The Oceans Act allows the Minister of Fisheries and Oceans to establish some areas, the Canada National Parks Act allows the Minister of the Environment to establish national marine conservation areas, and the Canada Wildlife Act allows the Minister of the Environment as well to establish marine national wildlife areas. All three of those tools have been and are being used to varying degrees in a mix. The federal departments involved worked quite closely to identify chunks of the landscape, or I should say seascape, rather, that are of highest priority. So there's a lot of coordination among the federal community.
As part of the budget deliberations that you're engaged in here today, I'd also note that the government has renewed funding for the health of the oceans initiative, and so this funding base for the Department of Fisheries and Oceans and for others with respect to marine protected areas has continued.
Insofar as the 10% target is concerned, I think that all participants in that process would recognize that's an aspirational target, and what one counts and one doesn't is certainly a matter of policy debate and discussion. Certainly the department is continuing to orient its efforts toward the achievement of that. The investments through HOTO and other things I think will move us along in that regard.

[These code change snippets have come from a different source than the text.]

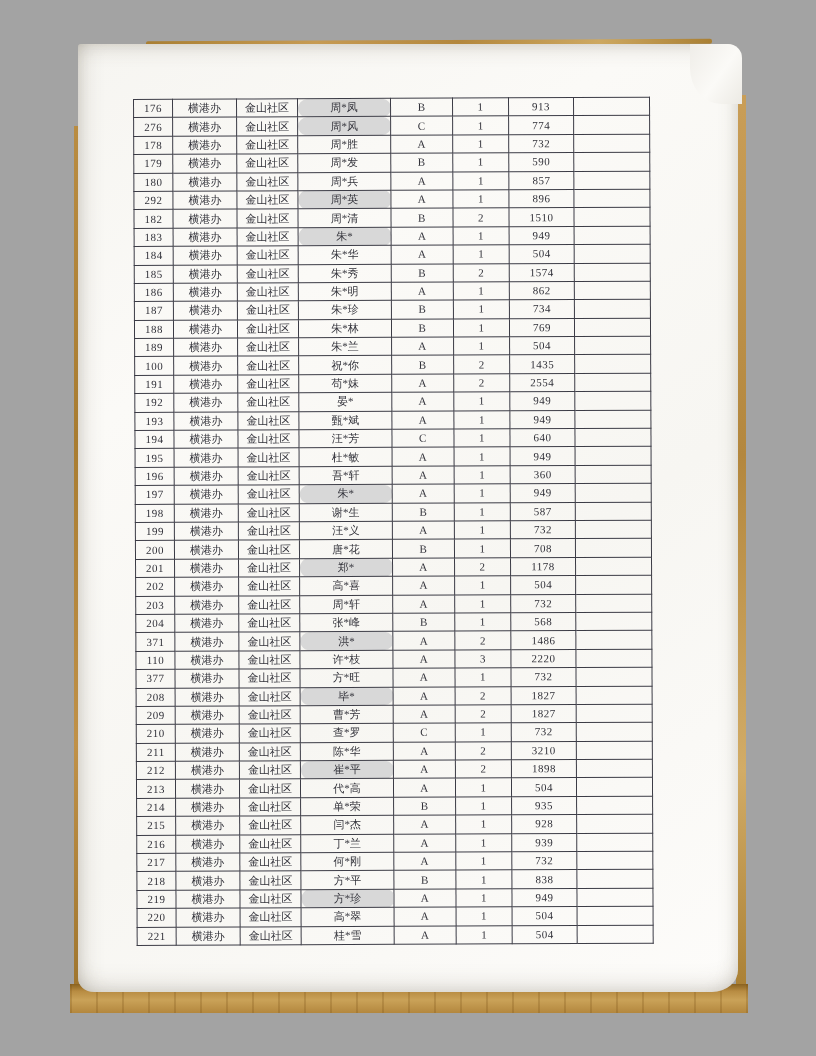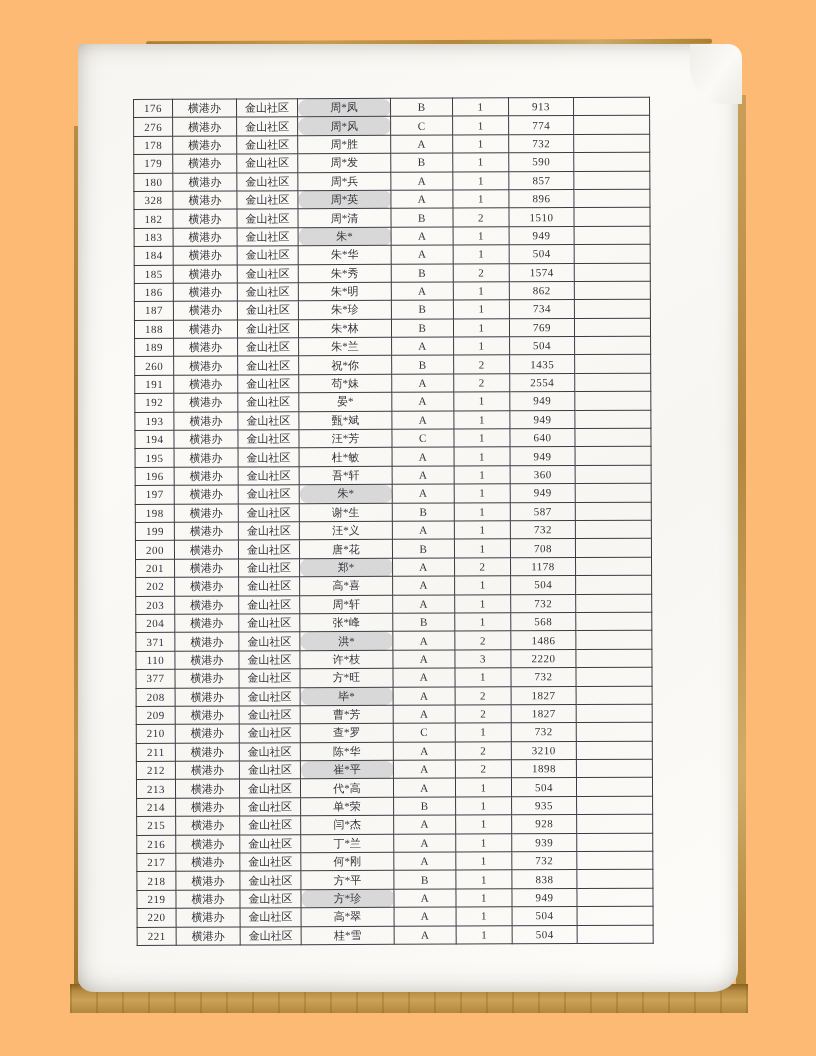--- a/index.html
+++ b/index.html
@@ -8,21 +8,21 @@
     width: 816px;
     height: 1056px;
     background: #ffffff;
     font-family: "Liberation Serif", "DejaVu Serif", serif;
     overflow: hidden;
   }
   .scene {
     position: relative;
     width: 816px;
     height: 1056px;
-    background: #fdba74;
+    background: #a3a3a3;
   }
   
   .wood {
     position: absolute;
     background: linear-gradient(90deg, #a97f33 0%, #c69b54 30%, #b3873e 55%, #cda861 80%, #a97f33 100%);
   }
   .wood-top {
     left: 146px; top: 40px; width: 566px; height: 5px;
     transform: rotate(-0.25deg);
     border-radius: 2px;
@@ -158,21 +158,21 @@
           <td class="num">180</td>
           <td>横港办</td>
           <td>金山社区</td>
           <td>周*兵</td>
           <td class="num">A</td>
           <td class="num">1</td>
           <td class="num">857</td>
           <td></td>
         </tr>
         <tr>
-          <td class="num">328</td>
+          <td class="num">292</td>
           <td>横港办</td>
           <td>金山社区</td>
           <td class="hl">周*英</td>
           <td class="num">A</td>
           <td class="num">1</td>
           <td class="num">896</td>
           <td></td>
         </tr>
         <tr>
           <td class="num">182</td>
@@ -248,21 +248,21 @@
           <td class="num">189</td>
           <td>横港办</td>
           <td>金山社区</td>
           <td>朱*兰</td>
           <td class="num">A</td>
           <td class="num">1</td>
           <td class="num">504</td>
           <td></td>
         </tr>
         <tr>
-          <td class="num">260</td>
+          <td class="num">100</td>
           <td>横港办</td>
           <td>金山社区</td>
           <td>祝*你</td>
           <td class="num">B</td>
           <td class="num">2</td>
           <td class="num">1435</td>
           <td></td>
         </tr>
         <tr>
           <td class="num">191</td>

With respect to your question, finally, on the development of a national strategy, certainly we have concluded over time that probably it makes the most sense to work on all three oceans as opposed to a strategy that treats all oceans as the same, because they're not. The jurisdictional and management arrangements differ from ocean to ocean to ocean. Certainly the federal government is trying to take as consistent an approach as it can in its programming. But because the nature of the conservation initiatives in all three oceans differs, our focus—while maintaining national consistency—is much more ocean by ocean than on a single “one size fits all” in all three ocean contexts.